Michael Riordain (47) knew after waiting for an ambulance for 10 minutes the outlook for his wife was "not good".
Elizabeth (52) was choking on a piece of food and could not breathe. They were three minutes away from Kerry General Hospital in Tralee when he made the 999 call, at 3.36pm on November 24th last year.
From Direen, Cahersiveen, the couple had been in Tralee as usual on a Sunday, to do some shopping and see family. They were in Gally’s restaurant in the town when Elizabeth started choking on “some soft vegetables or mash potato”. She had had swallowing difficulties in the past.
“Liz indicated to me to tap her back. Then she indicated to do it again. Then she indicated she wanted to go out to the car. I got her into the passenger seat and then she slouched over in the car and that’s when I dialled 999.”
“I got on to the call centre, in Dublin. The chap on the other end hadn’t a clue where Gally’s restaurant was. He said to get her out of the car and put her on the ground and commence CPR [cardio-pulmonary resuscitation].
Trained in first-aid, he says he gave the phone to a passer-by to hold while he commenced CPR.”
He assumed the ambulance was coming from Kerry General and that it would be there within three or four minutes.
“Some other people had come to try to help. Three of us took turns to do CPR and after each time I asked the lady with the phone, ‘Where is the ambulance?’ All they kept telling her was, ‘It’s on the way’.
“The longer we waited I knew damage was being done. You could see cyanosis was setting in.”
Cyanosis is where the skin becomes a purple-grey colour due to an inadequate supply of oxygen.

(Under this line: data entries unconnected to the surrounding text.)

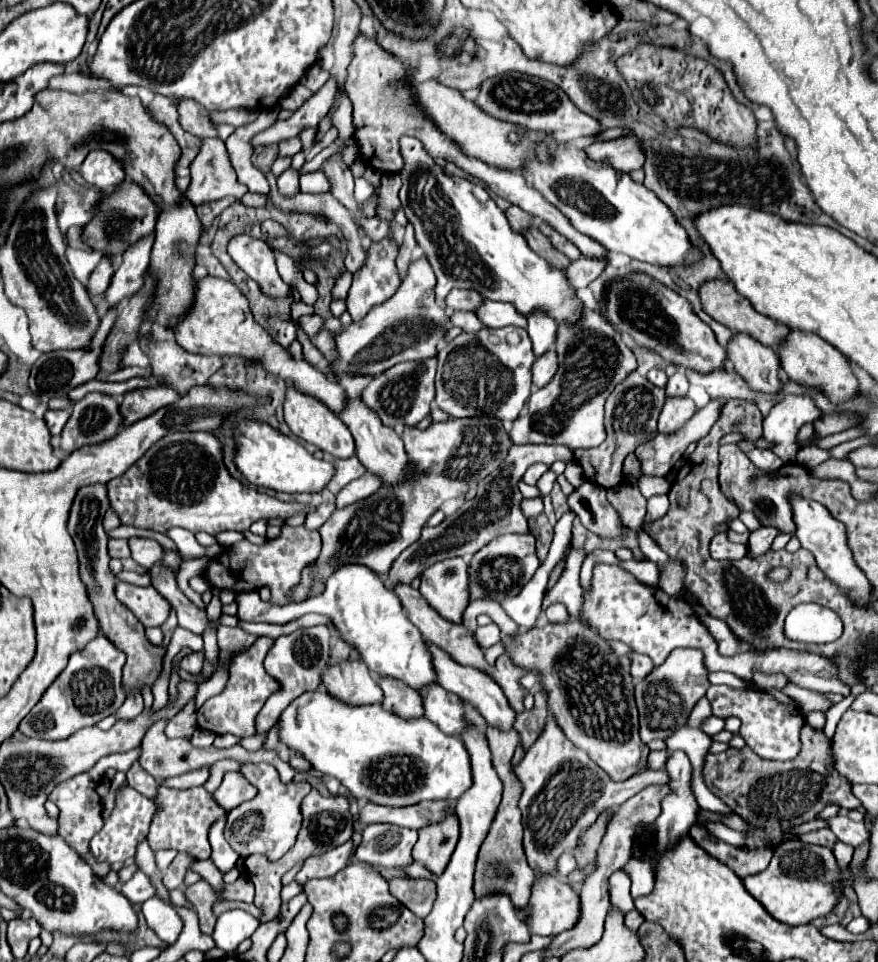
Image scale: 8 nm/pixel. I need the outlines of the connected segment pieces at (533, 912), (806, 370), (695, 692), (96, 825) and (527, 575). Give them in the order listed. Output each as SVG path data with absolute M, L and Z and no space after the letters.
M538 876L522 914L530 914L526 922L532 934L556 936L574 928L580 916L580 900L566 882L554 876Z
M790 330L784 342L776 346L776 354L780 358L780 366L786 370L788 378L802 382L806 386L822 388L834 404L850 400L858 390L858 378L850 370L846 356L842 356L832 344L826 344L820 336L814 336L810 332L794 332Z
M678 648L668 660L654 668L650 676L636 682L636 704L640 712L640 738L644 742L650 740L666 740L674 730L686 726L686 720L694 708L694 704L706 694L710 688L708 672L702 662L702 652L694 648Z
M134 748L134 750L130 750L130 752L122 752L122 754L104 756L92 770L88 770L88 772L84 772L84 774L78 774L78 776L74 776L74 778L70 778L70 780L58 784L58 786L54 788L54 792L50 794L50 800L60 808L58 834L60 834L76 852L80 852L80 854L86 858L86 862L92 866L92 870L94 870L96 876L106 876L106 874L110 872L110 864L102 864L102 862L94 860L94 856L92 856L92 852L90 852L90 840L92 840L92 836L94 836L94 834L102 828L102 824L104 824L104 822L102 822L102 800L100 800L100 796L98 796L98 792L96 792L96 786L98 786L98 782L102 780L104 772L106 772L108 768L126 772L126 770L134 764L134 760L136 760L138 756L140 756L140 748Z
M506 534L486 544L474 554L470 564L470 600L490 598L500 602L506 596L516 594L538 570L540 560L536 556L536 538L532 534Z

According to the HSE, the Tralee base's two ambulances were engaged in other calls and so the nearest ambulance was despatched from Listowel, 26km away.
'Waiting and waiting'
“If I had known we’d be waiting and waiting
. . .” says Michael. “Sure I had her in the car when I called 999. I could have had her up to the hospital in three minutes. The outcome could have been very different. If the ambulance operator had just told us there was no ambulance nearby, called ahead and told the hospital we were on the way. The operator knew she was choking. Yes, I’m fairly angry.”
The ambulance arrived at 4.05pm. “By then, well she was gone really.” He asked the paramedics why they had taken so long.
“I was shocked when they said they had come from Listowel.”
He has sympathy for the paramedics who, he says, were efficient and professional. “They got the blockage out with suction equipment, got her into the ambulance and into A&E. I understand it’s difficult for the paramedics, doing their best in a stressful situation. It’s not their doing, these situations.”
Elizabeth Riordain died in hospital four days later, November 28th, 2013, when her life-support machine was turned off.
Minister for Health James Reilly was asked about the incident in the Dáil on January 30th, by Independent TD Michael Healy-Rae.
Dr Reilly said a National Ambulance Service review had found “it was triaged correctly, that the nearest available resources were dispatched and that the call was handled appropriately”.
Elizabeth’s family however, “all feel gutted, so let down that a frontline service was not there, in a county capital. “The Minister, Mr Reilly, really he has to realise the policies of the ambulance service aren’t working in these situations. He is going to have to review these policies.”